> **Activity**:
Copy everything from the start of the entries down to the line that contains "غلامرضا کوشکی رئیس", including that line, and keep every line unchanged.

*** Opening Data for this exercise ***

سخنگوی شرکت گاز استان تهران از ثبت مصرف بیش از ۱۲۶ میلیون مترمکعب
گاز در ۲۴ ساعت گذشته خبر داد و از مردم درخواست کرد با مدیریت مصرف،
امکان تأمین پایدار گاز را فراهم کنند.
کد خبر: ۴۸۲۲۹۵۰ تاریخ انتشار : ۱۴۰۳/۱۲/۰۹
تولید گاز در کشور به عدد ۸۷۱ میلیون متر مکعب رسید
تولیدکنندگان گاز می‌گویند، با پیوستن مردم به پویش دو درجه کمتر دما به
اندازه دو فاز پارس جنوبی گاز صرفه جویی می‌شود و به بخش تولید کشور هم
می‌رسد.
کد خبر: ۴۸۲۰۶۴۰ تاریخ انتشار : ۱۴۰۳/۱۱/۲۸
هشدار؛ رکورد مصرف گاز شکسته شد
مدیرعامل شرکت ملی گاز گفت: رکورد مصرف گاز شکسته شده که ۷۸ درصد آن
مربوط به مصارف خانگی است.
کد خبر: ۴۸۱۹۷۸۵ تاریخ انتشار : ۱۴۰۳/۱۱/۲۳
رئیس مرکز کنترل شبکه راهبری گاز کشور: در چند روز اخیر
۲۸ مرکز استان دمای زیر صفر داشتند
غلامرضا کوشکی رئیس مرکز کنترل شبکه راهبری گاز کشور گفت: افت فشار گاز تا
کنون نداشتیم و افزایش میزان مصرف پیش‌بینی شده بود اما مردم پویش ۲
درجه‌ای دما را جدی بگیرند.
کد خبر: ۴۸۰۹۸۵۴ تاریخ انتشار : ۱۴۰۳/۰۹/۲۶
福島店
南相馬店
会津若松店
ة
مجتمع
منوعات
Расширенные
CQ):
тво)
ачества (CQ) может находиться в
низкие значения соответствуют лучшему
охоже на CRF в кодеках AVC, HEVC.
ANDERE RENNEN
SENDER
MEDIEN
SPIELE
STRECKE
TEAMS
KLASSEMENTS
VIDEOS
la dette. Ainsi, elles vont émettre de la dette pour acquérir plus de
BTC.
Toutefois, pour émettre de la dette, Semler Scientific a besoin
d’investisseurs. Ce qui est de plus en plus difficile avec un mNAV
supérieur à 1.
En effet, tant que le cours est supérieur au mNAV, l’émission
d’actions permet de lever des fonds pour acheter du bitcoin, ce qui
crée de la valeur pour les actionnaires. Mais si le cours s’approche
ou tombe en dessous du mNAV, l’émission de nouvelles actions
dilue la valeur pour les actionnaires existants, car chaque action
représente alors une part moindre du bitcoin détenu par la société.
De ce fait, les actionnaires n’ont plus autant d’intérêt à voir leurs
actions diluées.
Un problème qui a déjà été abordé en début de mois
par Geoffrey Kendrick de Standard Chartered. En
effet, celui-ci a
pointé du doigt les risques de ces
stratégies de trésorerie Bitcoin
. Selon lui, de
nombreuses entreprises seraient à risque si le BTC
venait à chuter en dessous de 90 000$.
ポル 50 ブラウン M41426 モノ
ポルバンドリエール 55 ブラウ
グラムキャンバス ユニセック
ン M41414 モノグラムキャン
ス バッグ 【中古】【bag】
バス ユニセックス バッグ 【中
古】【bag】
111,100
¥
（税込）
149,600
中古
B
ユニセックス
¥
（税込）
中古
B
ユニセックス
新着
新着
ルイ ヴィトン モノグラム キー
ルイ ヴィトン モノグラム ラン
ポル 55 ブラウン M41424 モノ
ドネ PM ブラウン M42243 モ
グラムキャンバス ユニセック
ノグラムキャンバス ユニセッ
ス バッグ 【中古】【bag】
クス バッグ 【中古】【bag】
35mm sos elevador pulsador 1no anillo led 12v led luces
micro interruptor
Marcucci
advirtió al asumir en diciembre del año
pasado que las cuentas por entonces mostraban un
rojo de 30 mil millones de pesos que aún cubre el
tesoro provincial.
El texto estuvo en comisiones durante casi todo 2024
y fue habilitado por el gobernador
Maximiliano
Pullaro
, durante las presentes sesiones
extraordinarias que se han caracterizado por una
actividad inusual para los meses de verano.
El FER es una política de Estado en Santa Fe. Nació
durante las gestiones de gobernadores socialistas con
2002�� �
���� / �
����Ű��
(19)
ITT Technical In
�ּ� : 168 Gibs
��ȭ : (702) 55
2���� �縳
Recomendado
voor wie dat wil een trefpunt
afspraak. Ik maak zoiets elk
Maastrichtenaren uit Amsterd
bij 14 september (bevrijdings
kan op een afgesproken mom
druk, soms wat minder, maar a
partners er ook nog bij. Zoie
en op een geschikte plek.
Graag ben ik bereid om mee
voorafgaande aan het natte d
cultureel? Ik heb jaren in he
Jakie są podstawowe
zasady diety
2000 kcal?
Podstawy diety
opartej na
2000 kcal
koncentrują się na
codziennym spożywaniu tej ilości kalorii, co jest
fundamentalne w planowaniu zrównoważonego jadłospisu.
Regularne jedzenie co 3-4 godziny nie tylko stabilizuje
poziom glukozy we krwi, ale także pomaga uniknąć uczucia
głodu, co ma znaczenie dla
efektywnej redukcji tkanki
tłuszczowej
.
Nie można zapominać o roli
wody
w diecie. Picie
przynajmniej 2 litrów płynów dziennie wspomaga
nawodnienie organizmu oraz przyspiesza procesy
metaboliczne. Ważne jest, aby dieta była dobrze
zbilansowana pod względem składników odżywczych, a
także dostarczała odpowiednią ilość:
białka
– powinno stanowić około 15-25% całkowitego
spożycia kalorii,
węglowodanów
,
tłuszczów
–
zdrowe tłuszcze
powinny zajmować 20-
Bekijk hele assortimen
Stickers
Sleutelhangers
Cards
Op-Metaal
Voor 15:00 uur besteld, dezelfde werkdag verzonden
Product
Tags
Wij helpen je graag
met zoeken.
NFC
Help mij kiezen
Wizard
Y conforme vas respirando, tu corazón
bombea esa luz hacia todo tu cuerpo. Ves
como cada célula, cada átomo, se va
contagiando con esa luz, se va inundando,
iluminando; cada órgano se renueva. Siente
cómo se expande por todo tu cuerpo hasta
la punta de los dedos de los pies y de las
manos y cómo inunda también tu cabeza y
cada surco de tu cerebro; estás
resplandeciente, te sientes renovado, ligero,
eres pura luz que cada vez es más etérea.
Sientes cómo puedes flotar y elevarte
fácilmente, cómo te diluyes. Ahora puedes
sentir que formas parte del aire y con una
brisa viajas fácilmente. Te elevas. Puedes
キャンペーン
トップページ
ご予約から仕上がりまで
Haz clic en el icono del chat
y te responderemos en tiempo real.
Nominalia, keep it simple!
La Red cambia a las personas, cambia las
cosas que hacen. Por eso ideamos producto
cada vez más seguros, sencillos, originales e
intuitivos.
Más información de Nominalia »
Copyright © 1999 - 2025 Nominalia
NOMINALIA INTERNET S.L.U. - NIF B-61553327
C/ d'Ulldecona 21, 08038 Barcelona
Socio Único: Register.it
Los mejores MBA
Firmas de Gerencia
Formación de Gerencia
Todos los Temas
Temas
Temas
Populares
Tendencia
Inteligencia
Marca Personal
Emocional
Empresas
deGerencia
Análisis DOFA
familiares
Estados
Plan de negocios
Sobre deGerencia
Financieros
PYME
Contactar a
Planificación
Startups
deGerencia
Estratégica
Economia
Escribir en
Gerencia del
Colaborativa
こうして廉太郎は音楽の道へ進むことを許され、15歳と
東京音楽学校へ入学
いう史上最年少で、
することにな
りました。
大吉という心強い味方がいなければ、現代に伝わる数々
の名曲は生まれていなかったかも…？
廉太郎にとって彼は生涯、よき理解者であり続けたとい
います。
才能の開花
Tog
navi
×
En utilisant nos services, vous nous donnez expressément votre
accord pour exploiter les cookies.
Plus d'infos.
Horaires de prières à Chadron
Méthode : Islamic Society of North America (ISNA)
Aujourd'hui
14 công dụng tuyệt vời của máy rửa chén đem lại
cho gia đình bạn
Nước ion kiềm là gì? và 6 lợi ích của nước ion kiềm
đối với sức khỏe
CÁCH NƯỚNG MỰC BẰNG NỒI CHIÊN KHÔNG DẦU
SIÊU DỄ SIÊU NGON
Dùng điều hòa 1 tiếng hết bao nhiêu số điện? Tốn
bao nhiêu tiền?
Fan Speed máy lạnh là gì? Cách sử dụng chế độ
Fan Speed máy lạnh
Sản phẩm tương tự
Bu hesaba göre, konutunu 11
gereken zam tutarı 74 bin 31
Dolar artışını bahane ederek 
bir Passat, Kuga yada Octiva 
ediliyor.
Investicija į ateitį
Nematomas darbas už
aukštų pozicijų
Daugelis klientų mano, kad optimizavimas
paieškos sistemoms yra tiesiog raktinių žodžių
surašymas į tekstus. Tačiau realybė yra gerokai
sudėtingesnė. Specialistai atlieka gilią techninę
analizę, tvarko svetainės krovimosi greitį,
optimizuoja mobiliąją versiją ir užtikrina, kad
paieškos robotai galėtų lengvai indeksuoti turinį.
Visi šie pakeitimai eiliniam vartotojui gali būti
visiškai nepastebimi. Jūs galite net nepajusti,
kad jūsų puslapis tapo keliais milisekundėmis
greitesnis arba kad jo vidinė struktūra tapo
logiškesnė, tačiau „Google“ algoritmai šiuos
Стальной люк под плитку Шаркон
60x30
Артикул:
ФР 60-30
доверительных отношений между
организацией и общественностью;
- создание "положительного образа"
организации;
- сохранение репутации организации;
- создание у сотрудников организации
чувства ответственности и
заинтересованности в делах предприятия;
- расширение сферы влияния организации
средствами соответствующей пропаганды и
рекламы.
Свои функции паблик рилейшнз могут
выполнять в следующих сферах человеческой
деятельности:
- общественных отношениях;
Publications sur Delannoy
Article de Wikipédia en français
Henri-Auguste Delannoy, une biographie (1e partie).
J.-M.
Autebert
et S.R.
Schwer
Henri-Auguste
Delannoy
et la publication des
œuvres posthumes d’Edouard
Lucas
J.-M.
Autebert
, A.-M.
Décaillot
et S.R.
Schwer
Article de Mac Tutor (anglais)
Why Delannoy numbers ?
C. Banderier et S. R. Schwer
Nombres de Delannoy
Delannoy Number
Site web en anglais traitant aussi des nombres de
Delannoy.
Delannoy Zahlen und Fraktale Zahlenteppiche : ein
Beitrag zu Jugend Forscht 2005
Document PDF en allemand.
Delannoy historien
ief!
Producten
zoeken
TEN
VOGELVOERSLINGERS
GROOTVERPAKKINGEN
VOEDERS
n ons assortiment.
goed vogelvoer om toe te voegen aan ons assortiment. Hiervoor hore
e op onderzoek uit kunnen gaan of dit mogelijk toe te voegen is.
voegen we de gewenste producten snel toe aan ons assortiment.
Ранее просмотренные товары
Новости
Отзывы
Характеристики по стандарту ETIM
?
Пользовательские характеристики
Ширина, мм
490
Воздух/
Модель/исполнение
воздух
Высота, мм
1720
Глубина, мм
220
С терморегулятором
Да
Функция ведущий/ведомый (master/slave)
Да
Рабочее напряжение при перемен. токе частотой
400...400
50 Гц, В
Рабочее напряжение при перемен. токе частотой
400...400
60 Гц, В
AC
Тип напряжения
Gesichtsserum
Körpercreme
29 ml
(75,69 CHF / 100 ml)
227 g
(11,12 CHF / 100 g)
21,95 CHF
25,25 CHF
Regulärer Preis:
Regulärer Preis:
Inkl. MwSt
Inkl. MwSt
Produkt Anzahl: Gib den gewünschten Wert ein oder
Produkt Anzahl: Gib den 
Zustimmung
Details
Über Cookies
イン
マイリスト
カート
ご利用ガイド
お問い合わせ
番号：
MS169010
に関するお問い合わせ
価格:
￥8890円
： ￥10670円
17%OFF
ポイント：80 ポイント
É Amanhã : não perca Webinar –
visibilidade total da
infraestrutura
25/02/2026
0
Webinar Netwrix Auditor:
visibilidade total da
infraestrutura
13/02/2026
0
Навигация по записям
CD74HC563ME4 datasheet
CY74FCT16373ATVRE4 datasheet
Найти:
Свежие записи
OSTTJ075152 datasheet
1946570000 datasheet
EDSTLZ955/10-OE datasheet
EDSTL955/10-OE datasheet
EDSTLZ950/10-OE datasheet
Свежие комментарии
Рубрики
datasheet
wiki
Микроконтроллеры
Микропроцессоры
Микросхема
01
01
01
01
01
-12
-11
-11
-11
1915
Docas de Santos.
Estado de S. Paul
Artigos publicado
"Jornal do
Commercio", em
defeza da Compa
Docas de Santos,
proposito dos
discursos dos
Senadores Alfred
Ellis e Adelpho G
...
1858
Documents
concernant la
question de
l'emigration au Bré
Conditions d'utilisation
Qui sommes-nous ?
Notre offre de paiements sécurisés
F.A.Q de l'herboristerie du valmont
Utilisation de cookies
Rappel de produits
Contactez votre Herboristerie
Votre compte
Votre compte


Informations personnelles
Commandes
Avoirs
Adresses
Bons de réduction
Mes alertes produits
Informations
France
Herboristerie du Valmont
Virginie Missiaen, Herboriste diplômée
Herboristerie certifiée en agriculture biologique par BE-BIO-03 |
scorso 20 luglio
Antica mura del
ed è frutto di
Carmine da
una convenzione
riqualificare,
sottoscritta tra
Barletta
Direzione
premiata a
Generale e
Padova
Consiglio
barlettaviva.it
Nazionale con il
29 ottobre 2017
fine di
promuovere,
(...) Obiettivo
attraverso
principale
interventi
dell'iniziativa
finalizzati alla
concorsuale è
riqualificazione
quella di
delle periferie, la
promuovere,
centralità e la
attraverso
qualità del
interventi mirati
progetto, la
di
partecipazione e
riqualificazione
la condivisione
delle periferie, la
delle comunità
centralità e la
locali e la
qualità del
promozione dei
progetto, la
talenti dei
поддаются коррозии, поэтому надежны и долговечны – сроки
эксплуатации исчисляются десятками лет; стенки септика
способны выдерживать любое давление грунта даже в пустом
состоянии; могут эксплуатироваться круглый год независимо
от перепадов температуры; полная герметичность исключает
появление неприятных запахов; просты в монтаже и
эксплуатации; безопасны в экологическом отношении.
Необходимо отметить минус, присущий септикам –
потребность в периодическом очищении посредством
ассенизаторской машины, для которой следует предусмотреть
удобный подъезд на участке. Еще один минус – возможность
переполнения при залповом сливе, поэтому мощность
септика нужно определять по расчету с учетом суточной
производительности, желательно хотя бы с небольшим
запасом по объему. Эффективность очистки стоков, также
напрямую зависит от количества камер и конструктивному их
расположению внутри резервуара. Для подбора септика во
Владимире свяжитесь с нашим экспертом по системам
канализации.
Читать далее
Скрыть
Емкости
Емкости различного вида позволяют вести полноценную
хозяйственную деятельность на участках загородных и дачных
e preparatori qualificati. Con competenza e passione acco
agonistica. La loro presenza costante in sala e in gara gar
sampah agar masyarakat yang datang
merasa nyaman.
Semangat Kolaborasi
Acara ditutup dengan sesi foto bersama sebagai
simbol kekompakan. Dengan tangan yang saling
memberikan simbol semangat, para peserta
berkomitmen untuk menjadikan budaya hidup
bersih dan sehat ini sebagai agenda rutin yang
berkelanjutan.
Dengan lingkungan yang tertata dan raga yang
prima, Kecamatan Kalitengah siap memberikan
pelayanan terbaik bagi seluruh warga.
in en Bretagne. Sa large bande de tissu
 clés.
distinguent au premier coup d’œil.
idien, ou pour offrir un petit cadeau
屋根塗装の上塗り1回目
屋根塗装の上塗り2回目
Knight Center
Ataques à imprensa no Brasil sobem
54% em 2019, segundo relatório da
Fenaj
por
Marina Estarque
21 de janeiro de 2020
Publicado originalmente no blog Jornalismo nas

*** Closing Data for this exercise ***

> **Your solution**:
سخنگوی شرکت گاز استان تهران از ثبت مصرف بیش از ۱۲۶ میلیون مترمکعب
گاز در ۲۴ ساعت گذشته خبر داد و از مردم درخواست کرد با مدیریت مصرف،
امکان تأمین پایدار گاز را فراهم کنند.
کد خبر: ۴۸۲۲۹۵۰ تاریخ انتشار : ۱۴۰۳/۱۲/۰۹
تولید گاز در کشور به عدد ۸۷۱ میلیون متر مکعب رسید
تولیدکنندگان گاز می‌گویند، با پیوستن مردم به پویش دو درجه کمتر دما به
اندازه دو فاز پارس جنوبی گاز صرفه جویی می‌شود و به بخش تولید کشور هم
می‌رسد.
کد خبر: ۴۸۲۰۶۴۰ تاریخ انتشار : ۱۴۰۳/۱۱/۲۸
هشدار؛ رکورد مصرف گاز شکسته شد
مدیرعامل شرکت ملی گاز گفت: رکورد مصرف گاز شکسته شده که ۷۸ درصد آن
مربوط به مصارف خانگی است.
کد خبر: ۴۸۱۹۷۸۵ تاریخ انتشار : ۱۴۰۳/۱۱/۲۳
رئیس مرکز کنترل شبکه راهبری گاز کشور: در چند روز اخیر
۲۸ مرکز استان دمای زیر صفر داشتند
غلامرضا کوشکی رئیس مرکز کنترل شبکه راهبری گاز کشور گفت: افت فشار گاز تا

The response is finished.